The answer to your question is that yes, you might be able to fix all the unbalanced veneered panels and parts by adding a balancing veneer to the back. I'd give the odds at about 40/60 against success, but it might work.
I'd get your cabinetmaker to come and collect the lot and take it all back to his/her workshop and make the correction. However, before you do that you'd also need to look carefully at the original contract, assuming there is one, and assuming you are in a position to do such things. There may be some written agreement where it was specified-- against the cabinetmaker's advice, that parts would be veneered on one side only.
What I'm getting at is I don't know where you fit into the relationship. Did you order the job, or are you just the installer, for instance? Who is responsible for overseeing it all, and who signed what, and who specified what?
The worst case scenario is a complete remake of any unsuitable parts-- a possibility it seems to me. If that is the case, who will have to pick up the bill? The architect, the interior designer, you, the homeowner, or the cabinetmaker?
I know all this stuff about contracts and business is only tangentially related to your original question, but I got a feeling from it that some of the business/contract elements may be relevant to your difficulties. Slainte.
Richard Jones Furniture
Let it be the cabinetmaker's problem.
If this is somehow now your problem then your screw-up is WAY worse than his.
Edited 5/5/2007 8:06 am ET by ThePosterFormerlyKnownAs
Sean,
It sounds like these could be some really nice cabinets. I have to wonder at the cabinet maker who doesn't understand the importance of a balance veneer. That is veneering 101 stuff. Did he argue that it was unimportant?
Anyway, if you are trying to help him save his screw up for whatever reason I would suggest that when he applies the balance veneer it might be a good idea to also wet the show face to allow it to expand. Assuming it isn't already finished of course. Then keep the pieces clamped until both sides have had a chance to dry thoroughly.
Good luck, Rob
My guess is that, Yes, they can be 'saved'. However, I shudder at the mention of cauls to hold them flat after repair.
I would sticker them in a drier location until they returned to flat - they will. THEN, back-veneer them. Use the elements, not brute force.
Frosty
Fixing them will take considerable time and is not guaranteed: most likely the MDF will crack and burl veneers will blow apart.
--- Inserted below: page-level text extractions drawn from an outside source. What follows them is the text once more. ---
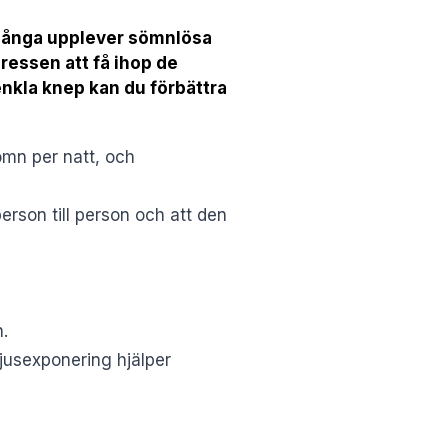
. Många upplever sömnlösa
ressen att få ihop de
nkla knep kan du förbättra
mn per natt, och
rson till person och att den
.
 Ljusexponering hjälper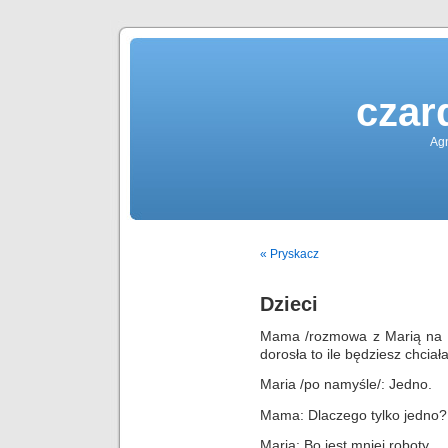
czar
Agn
« Pryskacz
Dzieci
Mama /rozmowa z Marią na te
dorosła to ile będziesz chciał
Maria /po namyśle/: Jedno.
Mama: Dlaczego tylko jedno?
Maria: Bo jest mniej roboty.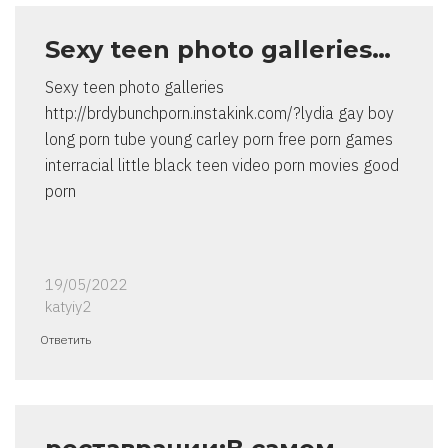
Sexy teen photo galleries…
Sexy teen photo galleries
http://brdybunchporn.instakink.com/?lydia gay boy
long porn tube young carley porn free porn games
interracial little black teen video porn movies good
porn
19/05/2022
katyiy2
Ответить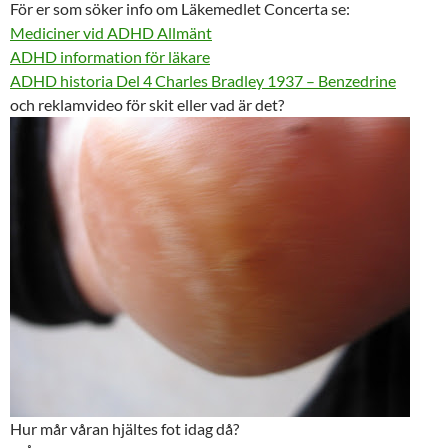
För er som söker info om Läkemedlet Concerta se:
Mediciner vid ADHD Allmänt
ADHD information för läkare
ADHD historia Del 4 Charles Bradley 1937 – Benzedrine
och reklamvideo för skit eller vad är det?
Hur mår våran hjältes fot idag då?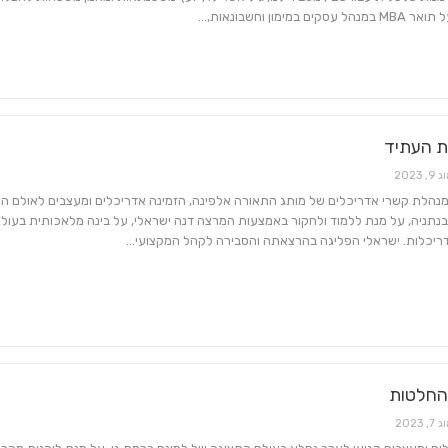
ים במימון וחשבונאות,…
ת העתיד
9, 2023
מנהלת קשרי אדריכלים של מותג התאורה אלפינה, הזמינה אדריכלים ומעצבים לאולם ה
נתניה, על מנת ללמוד ולחקור באמצעות המרצה דנה ישראלי, על בינה מלאכותית בעול
דריכלות. ישראלי הפליגה בהרצאתה והסבירה לקהל המקצועי…
החלטות
7, 2023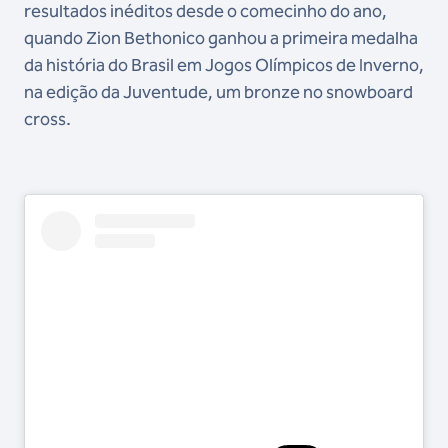
resultados inéditos desde o comecinho do ano,
quando Zion Bethonico ganhou a primeira medalha
da história do Brasil em Jogos Olímpicos de Inverno,
na edição da Juventude, um bronze no snowboard
cross.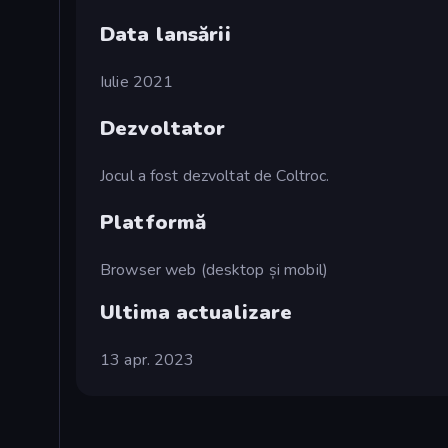
Data lansării
Iulie 2021
Dezvoltator
Jocul a fost dezvoltat de Coltroc.
Platformă
Browser web (desktop și mobil)
Ultima actualizare
13 apr. 2023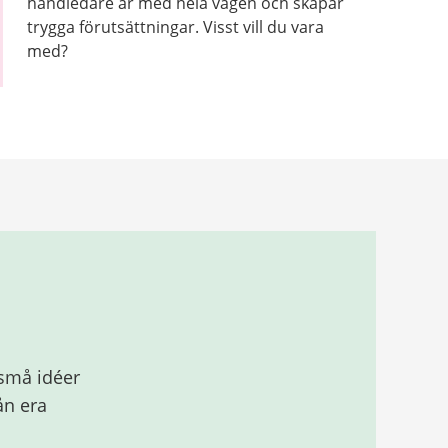
handledare är med hela vägen och skapar
trygga förutsättningar. Visst vill du vara
med?
 små idéer
rån era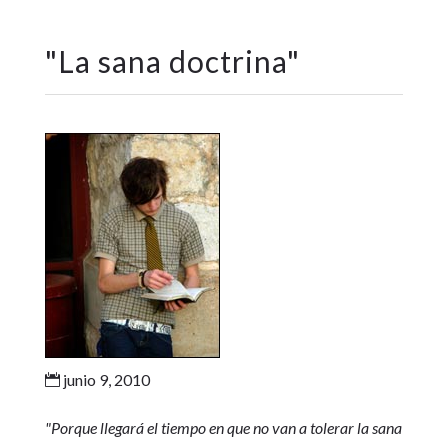
"
La sana doctrina
"
junio 9, 2010

"Porque llegará el tiempo en que no van a tolerar la sana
And when you are finished, you no longer have dead-flat panels, which is why you want to use MDF in the first place.
I'd tell the cabinetmaker to do them over and do them right. Make sure he feels it's a learning experience for him, so that he is less likely to grouse over having to do it again.
I worked on a job where we had many 4' wide mahogany paneled doors. The panels all started failing (splitting), and we told the door maker to come out and fix them. They cut out the panels and you could see why they failed: they had glued 1/2" mahogany onto 1/2" MDF (both sides); the mahogany moved, but the MDF didn't. Worse, the grain was oriented so you had movement at it's greatest for over 3' of mahogany. Really dumb construction, but the door maker ate the cost of replacing every one of about 40 panels. But that was after he was paid over $160,000 for the doors in the first place. He never argued about redoing the work, as his work obviously was badly flawed. Same for your cab maker.
A couple of thoughts:
If simply adding veneer to the back sides of the panels fails to flatten them, perhaps the panls could be kerfed first. A backer of beech could then be added. It would be best if this were at least 1/16" thick.
Was there a cross grain layer of veneer added to the front side prior to the pommele veneer? If so, this was an error with the result being the condition you are experiencing, assuming the door is now in a higher humidity environment.